We need to connect the Debezium connector to our PostgreSQL database:

./debezium/connector.sh
#!/bin/bash

curl -H 'Content-Type: application/json' debezium:8083/connectors --data '
{
  "name": "values-connector",  
  "config": {
    "connector.class": "io.debezium.connector.postgresql.PostgresConnector", 
    "plugin.name": "pgoutput",
    "database.hostname": "postgres", 
    "database.port": "5432", 
    "database.user": "user", 
    "database.password": "password", 
    "database.dbname" : "values_db", 
    "database.server.name": "postgres", 
    "table.include.list": "public.values" 

  }
}'

⚠️ This file should have executable rights.

Copy this script at the root of the container to execute it manually.

Pathway

Now you need to set up the container for Pathway. Pathway does not have its own docker image, so you are going to use a Dockerfile to configure our container.

  pathway:
    container_name: db_tuto_pathway
    build:
      context: .
      dockerfile: ./pathway-src/Dockerfile
    depends_on: [kafka, postgres]

In our Dockerfile, we use a Python image. You just need to use the pip install command to install Pathway.

./pathway-src/Dockerfile
FROM --platform=linux/x86_64 python:3.10

RUN pip install -U pathway
RUN pip install kafka-python
COPY ./pathway-src/sum.py sum.py

CMD ["python", "-u", "sum.py"]

⚠️ For compatibility reasons, we use a x86_64 Linux container.

The file sum.py is the entry of our container: it will be automatically launched when the container has started. Once it is terminated, the container is stopped. Our pipeline will be defined in this file.

That's it! That's a large docker-compose file, but when you think that this is enough to launch the 5 containers and make them work together, it is quite impressive!

Makefile

To launch the containers, we only need to run docker-compose up in the same directly as docker-compose.yaml. Nevertheless, it may be more simple to have a dedicated Makefile:

./Makefile
build:
    chmod +x ./debezium/connector.sh
    chmod +x ./sql/update_db.sh
    docker-compose up -d
    sleep 5
    docker-compose exec debezium ./connector.sh
    docker-compose exec postgres ./update_db.sh

stop:
    docker-compose down -v
    docker rmi tutorial-example-pathway:latest

You can launch the experiment with make and stop it with make stop.

[DATA PROVIDED]
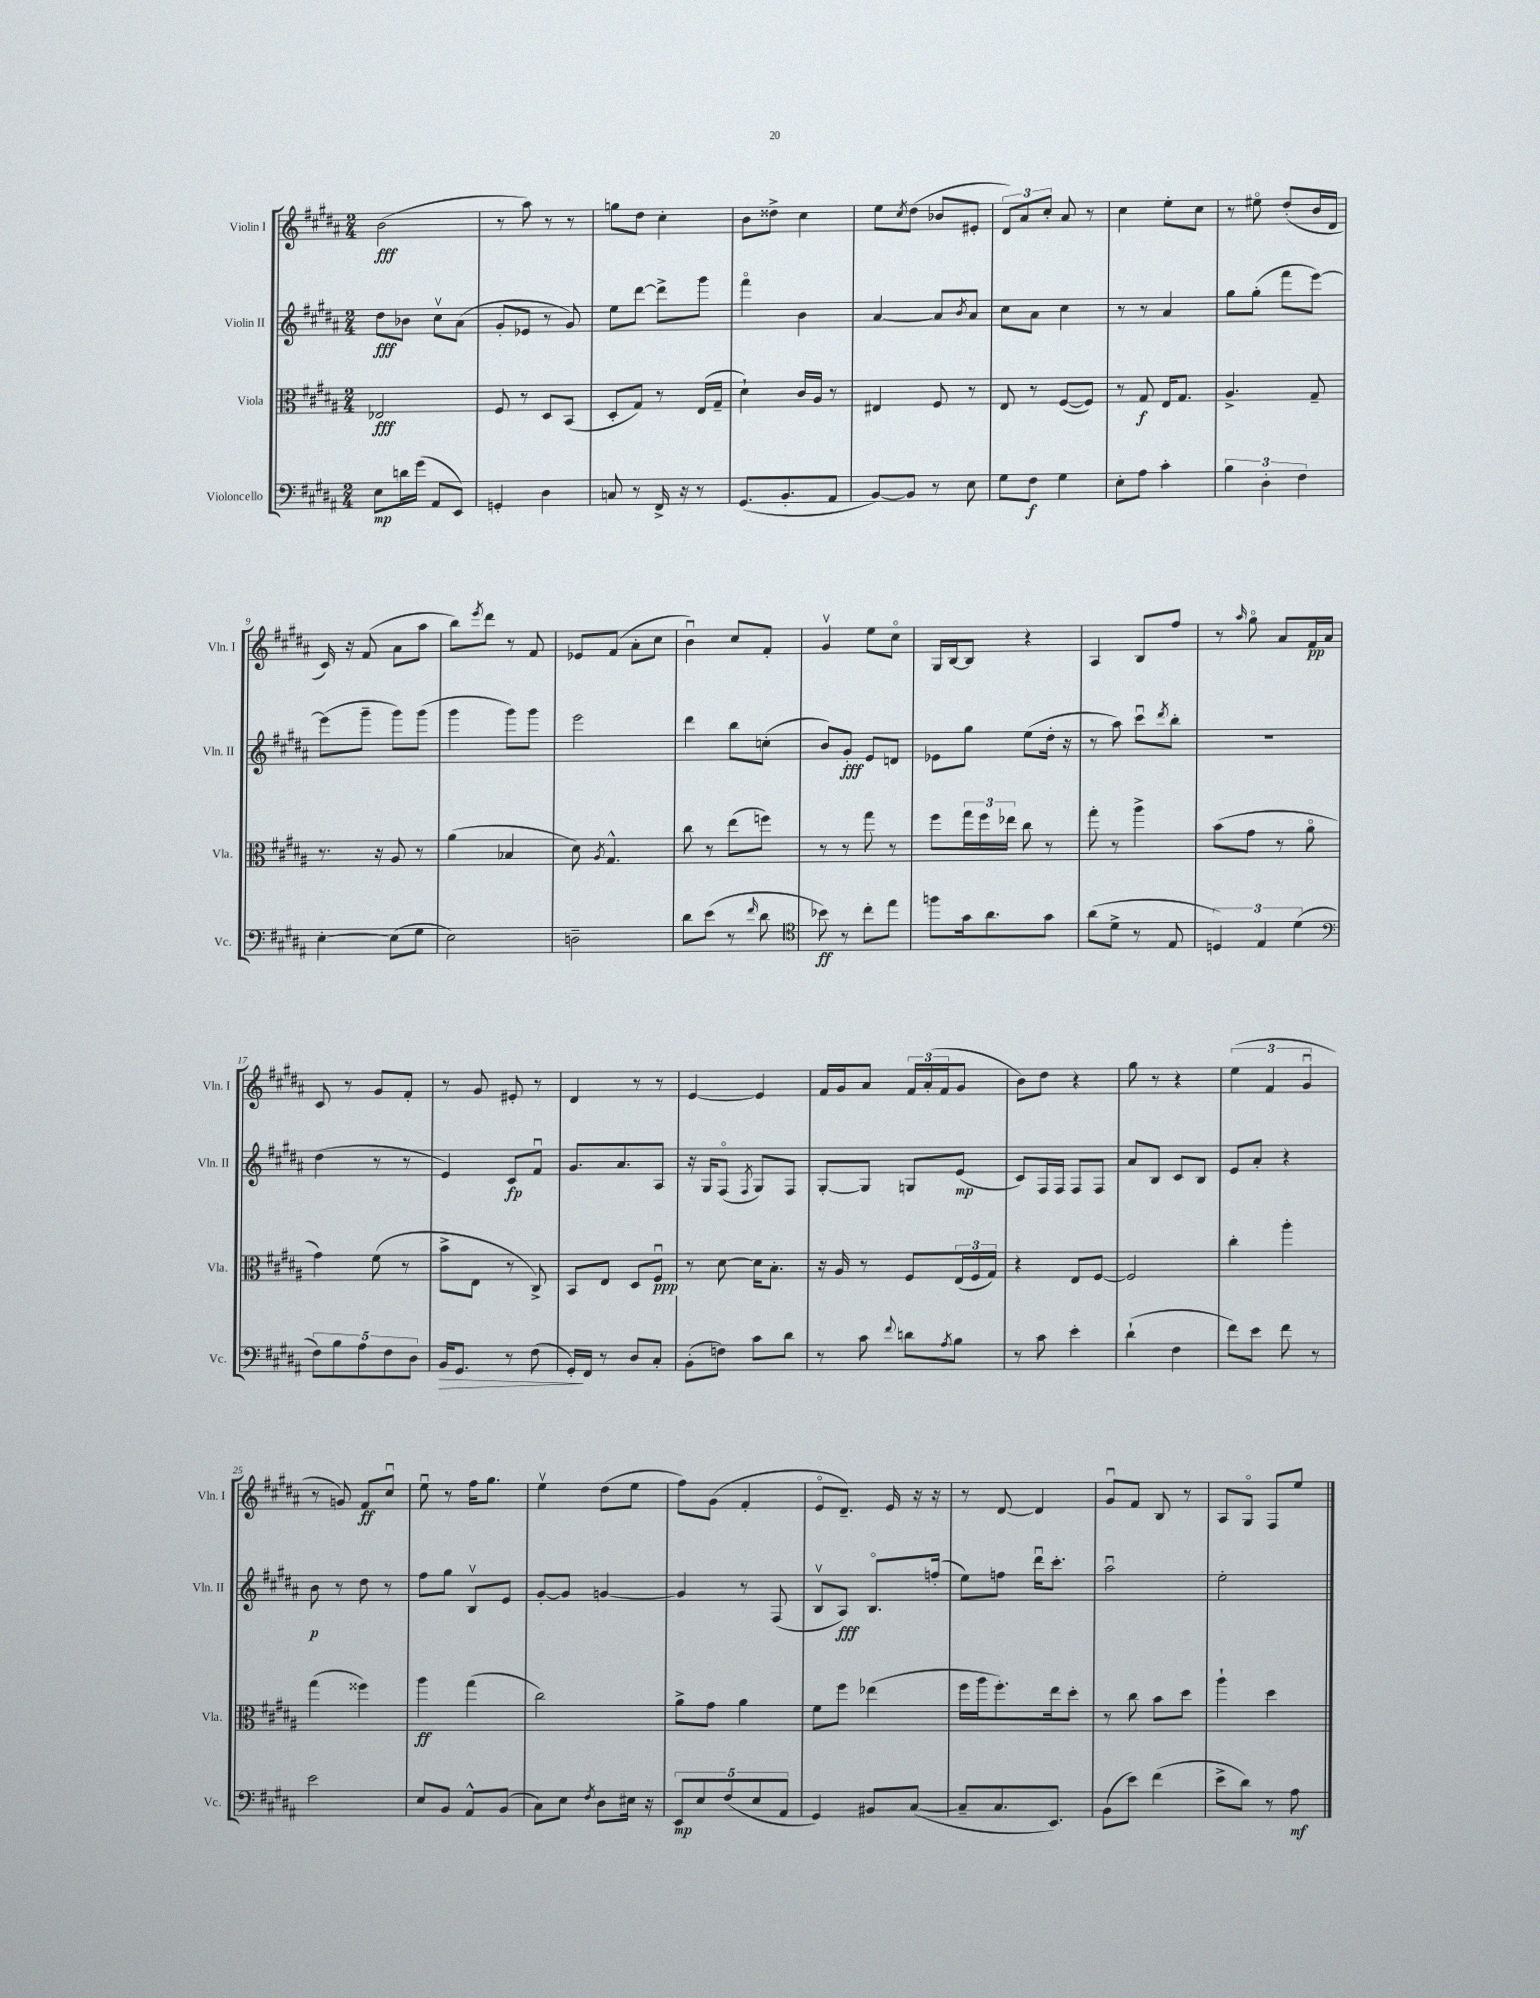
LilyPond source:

[TO BE DONE]
1. In the tutorial excerpt, reproduce the passage from "RUN pip install -U" up to and including "is quite impressive!", replacing "sum.py" with "main.py" throughout.
2. List every command that appears under the "build" target of the Makefile in the tutorial excerpt.
The material is not required for this work.

[OUTPUTS]
1.
RUN pip install -U pathway
RUN pip install kafka-python
COPY ./pathway-src/main.py main.py

CMD ["python", "-u", "main.py"]

⚠️ For compatibility reasons, we use a x86_64 Linux container.

The file main.py is the entry of our container: it will be automatically launched when the container has started. Once it is terminated, the container is stopped. Our pipeline will be defined in this file.

That's it! That's a large docker-compose file, but when you think that this is enough to launch the 5 containers and make them work together, it is quite impressive!

2.
- chmod +x ./debezium/connector.sh
- chmod +x ./sql/update_db.sh
- docker-compose up -d
- sleep 5
- docker-compose exec debezium ./connector.sh
- docker-compose exec postgres ./update_db.sh